Task objective:
Go through the data below and copy each line that includes "same".
··· Exercise material
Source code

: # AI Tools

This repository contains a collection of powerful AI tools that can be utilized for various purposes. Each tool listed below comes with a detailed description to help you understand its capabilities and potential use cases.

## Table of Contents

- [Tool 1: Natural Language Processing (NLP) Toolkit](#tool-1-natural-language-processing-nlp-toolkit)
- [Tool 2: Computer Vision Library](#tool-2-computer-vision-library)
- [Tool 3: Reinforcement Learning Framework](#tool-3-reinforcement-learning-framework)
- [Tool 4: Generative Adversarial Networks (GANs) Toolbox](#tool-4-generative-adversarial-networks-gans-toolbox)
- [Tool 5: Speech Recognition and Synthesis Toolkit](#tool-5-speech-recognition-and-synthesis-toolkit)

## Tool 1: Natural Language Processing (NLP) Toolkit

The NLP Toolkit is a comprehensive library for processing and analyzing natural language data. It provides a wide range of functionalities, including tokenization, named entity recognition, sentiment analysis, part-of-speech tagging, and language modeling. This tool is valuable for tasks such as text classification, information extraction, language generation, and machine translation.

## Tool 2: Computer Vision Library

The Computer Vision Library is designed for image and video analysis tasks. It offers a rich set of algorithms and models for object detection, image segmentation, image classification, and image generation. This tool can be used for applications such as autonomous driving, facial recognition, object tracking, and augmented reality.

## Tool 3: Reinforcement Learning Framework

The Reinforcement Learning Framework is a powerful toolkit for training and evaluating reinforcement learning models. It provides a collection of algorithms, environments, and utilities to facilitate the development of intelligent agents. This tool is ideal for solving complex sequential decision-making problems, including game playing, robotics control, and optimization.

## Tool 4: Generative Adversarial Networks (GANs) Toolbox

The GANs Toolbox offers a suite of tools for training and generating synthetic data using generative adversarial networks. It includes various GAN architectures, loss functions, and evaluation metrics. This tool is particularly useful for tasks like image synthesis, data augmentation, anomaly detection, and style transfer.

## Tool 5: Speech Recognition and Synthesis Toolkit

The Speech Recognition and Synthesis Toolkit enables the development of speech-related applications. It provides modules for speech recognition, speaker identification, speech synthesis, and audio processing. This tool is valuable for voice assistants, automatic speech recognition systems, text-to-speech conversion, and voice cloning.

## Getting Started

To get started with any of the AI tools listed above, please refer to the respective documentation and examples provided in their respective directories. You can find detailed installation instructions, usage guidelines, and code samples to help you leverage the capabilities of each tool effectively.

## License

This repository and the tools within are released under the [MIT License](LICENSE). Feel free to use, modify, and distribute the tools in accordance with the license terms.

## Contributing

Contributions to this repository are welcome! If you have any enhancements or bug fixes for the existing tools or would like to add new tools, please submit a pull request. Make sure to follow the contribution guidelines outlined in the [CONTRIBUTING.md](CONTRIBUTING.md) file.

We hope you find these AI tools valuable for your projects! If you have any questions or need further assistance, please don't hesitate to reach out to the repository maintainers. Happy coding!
······
··· Exercise material
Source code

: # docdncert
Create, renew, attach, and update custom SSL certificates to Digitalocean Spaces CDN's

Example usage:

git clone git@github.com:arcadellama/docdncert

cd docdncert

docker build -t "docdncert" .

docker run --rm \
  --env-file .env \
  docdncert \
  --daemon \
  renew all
······
··· Exercise material
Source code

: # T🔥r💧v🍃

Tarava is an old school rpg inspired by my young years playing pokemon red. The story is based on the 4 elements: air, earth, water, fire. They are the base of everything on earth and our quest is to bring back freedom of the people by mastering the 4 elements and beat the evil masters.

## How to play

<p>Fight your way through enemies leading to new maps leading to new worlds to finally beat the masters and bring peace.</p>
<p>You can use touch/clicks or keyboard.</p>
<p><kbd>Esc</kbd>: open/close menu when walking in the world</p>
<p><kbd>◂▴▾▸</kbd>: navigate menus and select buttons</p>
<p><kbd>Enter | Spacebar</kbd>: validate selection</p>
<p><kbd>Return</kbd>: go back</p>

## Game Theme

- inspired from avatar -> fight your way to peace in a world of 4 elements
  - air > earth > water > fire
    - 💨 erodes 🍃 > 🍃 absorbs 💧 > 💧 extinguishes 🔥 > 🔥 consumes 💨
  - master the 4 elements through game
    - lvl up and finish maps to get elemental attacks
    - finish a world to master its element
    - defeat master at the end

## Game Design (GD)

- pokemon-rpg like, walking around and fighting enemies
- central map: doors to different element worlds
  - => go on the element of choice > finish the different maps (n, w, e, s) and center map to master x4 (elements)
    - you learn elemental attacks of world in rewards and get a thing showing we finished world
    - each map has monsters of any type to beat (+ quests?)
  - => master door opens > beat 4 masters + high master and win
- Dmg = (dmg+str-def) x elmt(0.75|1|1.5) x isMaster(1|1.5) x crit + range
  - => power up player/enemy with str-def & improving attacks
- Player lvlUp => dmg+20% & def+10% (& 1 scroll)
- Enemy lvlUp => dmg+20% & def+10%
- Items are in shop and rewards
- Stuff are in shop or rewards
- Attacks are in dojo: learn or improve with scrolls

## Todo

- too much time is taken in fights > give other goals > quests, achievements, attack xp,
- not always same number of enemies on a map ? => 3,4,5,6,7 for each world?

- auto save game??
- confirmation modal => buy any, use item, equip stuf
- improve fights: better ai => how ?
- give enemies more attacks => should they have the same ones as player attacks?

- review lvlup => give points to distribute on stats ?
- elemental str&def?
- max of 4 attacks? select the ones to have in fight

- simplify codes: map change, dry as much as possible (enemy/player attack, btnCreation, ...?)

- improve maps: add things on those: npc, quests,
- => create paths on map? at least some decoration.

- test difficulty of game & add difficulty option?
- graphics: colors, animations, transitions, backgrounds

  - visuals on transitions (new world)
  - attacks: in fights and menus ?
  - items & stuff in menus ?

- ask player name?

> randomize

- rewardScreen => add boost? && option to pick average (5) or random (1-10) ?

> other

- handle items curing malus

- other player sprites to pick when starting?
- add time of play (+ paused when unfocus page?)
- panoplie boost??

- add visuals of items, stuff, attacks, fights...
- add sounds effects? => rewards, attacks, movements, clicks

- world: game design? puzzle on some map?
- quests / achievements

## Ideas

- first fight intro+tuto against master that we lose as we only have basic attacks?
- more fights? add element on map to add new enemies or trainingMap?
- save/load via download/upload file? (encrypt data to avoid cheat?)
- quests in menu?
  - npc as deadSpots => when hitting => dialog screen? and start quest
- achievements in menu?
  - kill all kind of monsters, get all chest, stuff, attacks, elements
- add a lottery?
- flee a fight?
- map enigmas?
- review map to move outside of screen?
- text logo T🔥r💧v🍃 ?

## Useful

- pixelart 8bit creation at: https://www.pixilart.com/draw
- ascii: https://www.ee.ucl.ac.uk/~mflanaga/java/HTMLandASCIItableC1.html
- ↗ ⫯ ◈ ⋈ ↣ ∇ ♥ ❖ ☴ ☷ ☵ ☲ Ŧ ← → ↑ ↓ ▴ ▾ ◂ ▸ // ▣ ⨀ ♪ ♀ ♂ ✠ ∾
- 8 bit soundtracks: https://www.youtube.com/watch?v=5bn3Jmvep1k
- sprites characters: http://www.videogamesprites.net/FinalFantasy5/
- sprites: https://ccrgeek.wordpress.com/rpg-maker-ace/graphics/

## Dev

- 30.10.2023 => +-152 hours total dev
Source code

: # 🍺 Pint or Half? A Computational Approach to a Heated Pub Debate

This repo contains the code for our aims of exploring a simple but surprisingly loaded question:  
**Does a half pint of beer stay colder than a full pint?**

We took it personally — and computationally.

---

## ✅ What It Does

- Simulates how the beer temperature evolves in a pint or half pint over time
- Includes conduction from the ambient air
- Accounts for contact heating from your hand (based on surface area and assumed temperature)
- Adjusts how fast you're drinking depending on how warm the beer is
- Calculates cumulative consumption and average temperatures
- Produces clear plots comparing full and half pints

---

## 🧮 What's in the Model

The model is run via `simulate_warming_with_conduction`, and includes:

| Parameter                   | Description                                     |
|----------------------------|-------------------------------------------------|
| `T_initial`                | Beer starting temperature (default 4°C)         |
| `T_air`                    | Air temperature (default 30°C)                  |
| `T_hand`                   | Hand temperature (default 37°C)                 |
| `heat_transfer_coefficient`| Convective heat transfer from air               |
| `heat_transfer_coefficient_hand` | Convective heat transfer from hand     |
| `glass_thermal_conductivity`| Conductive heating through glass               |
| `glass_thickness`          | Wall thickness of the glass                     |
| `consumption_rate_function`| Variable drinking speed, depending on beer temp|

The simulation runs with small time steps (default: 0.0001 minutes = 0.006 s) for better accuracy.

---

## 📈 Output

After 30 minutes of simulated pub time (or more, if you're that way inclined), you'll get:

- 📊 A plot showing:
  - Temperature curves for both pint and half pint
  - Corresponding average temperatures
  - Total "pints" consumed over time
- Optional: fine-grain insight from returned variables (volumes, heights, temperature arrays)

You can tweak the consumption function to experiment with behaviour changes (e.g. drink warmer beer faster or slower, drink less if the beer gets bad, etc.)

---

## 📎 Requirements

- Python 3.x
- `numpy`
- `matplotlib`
······
Answer to this exercise:
- not always same number of enemies on a map ? => 3,4,5,6,7 for each world?
- give enemies more attacks => should they have the same ones as player attacks?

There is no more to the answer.